Não é do ponto de vista Legislativo que vamos encontrar uma solução para a Segurança Pública no Brasil, e sim do ponto de vista do Executivo, com a adoção de políticas públicas que, de fato, ofereçam alternativas, oportunidades para os jovens.
Ao mesmo tempo, [precisa oferecer] uma atuação policial no sentido de desmantelar o crime organizado, desmantelar essas redes de forma inteligente. Ou seja, não é exatamente com mudanças legislativas, embora elas sejam, sim, importantes, mas elas não oferecem uma solução para o problema da criminalidade.
No @JornalOGlobo: Com kombi e 4x4, resgate a corpos na mata após operação já dura 12 horas: ‘Tinha gente amarrada com tiro na testa’ https://t.co/eNgz320JTh
— Bernardo Mello Franco (@BernardoMF) October 29, 2025
IHU – Diante de tal cenário, de que forma o Estado e a sociedade devem lidar com um problema tão complexo e desafiador como o da Segurança Pública?

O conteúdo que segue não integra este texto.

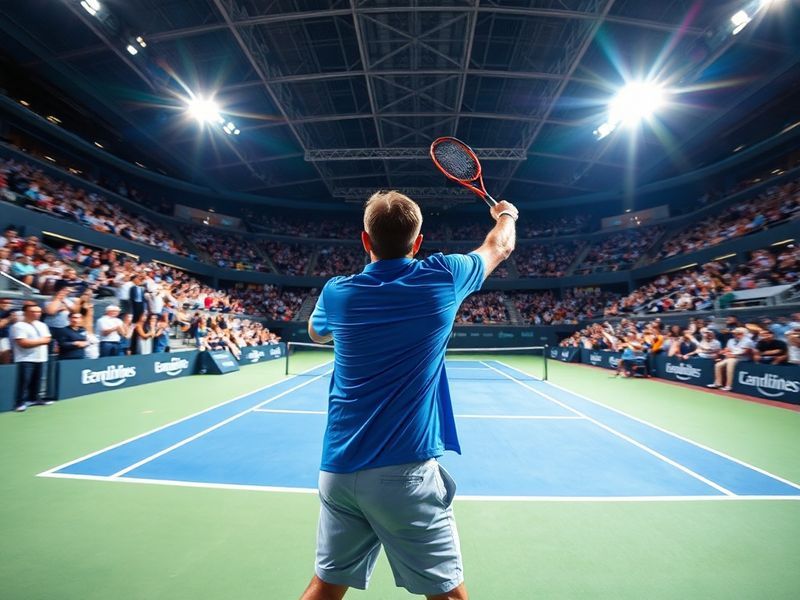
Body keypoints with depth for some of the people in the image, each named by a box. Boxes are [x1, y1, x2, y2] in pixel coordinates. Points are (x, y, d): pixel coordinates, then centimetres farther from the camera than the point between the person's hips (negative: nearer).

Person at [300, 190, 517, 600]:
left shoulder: (337, 293, -1)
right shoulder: (440, 277, -5)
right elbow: (501, 247, 15)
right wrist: (507, 214, 37)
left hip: (338, 470, 4)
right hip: (405, 471, -3)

Carolina Grillo – O Estado tem a prerrogativa, em tese detém o monopólio da violência legítima, e deveria oferecer segurança à população, que é o que não temos observado. Mas é preciso que a sua prerrogativa de uso da força seja usada dentro dos marcos legais, isto é, que haja algum controle democrático sobre o uso da força pelo Estado e a sociedade civil tem que participar desse controle democrático.
Atualmente vemos a sociedade civil chancelando o abuso do uso da força e o abuso de poder por parte das autoridades. É um ponto central das democracias que haja um controle democrático sobre o uso da força estatal e que, no caso das polícias aqui no Brasil, que esse controle seja externo, que conte com a participação da sociedade civil.
[1] O Massacre do Carandiru foi uma chacina que ocorreu no Brasil, em 2 de outubro de 1992, quando uma intervenção da Polícia Militar do Estado de São Paulo, para conter uma rebelião na Casa de Detenção de São Paulo (Carandiru), causou a morte de 111 detentos.
[2] Cheiro de Diesel é um documentário de 2025 com direção de Natasha Neri e Gizele Martins. O longa foi exibido em outubro no Festival do Rio e em breve chega aos cinemas. Confira a sinopse elaborada por Adoro Cinema: o filme documenta a traumática realidade vivida por moradores das favelas do Rio de Janeiro após viverem episódios de militarização, principalmente durante os megaeventos esportivos, ocasionalmente usados como forma de entretenimento e não repressão. Se tornando vítimas de um Estado cruel, o longa busca aumentar a voz daqueles que foram silenciados e, de alguma forma, lutar pela justiça daqueles que durante tanto tempo tiveram os seus direitos humanos violados.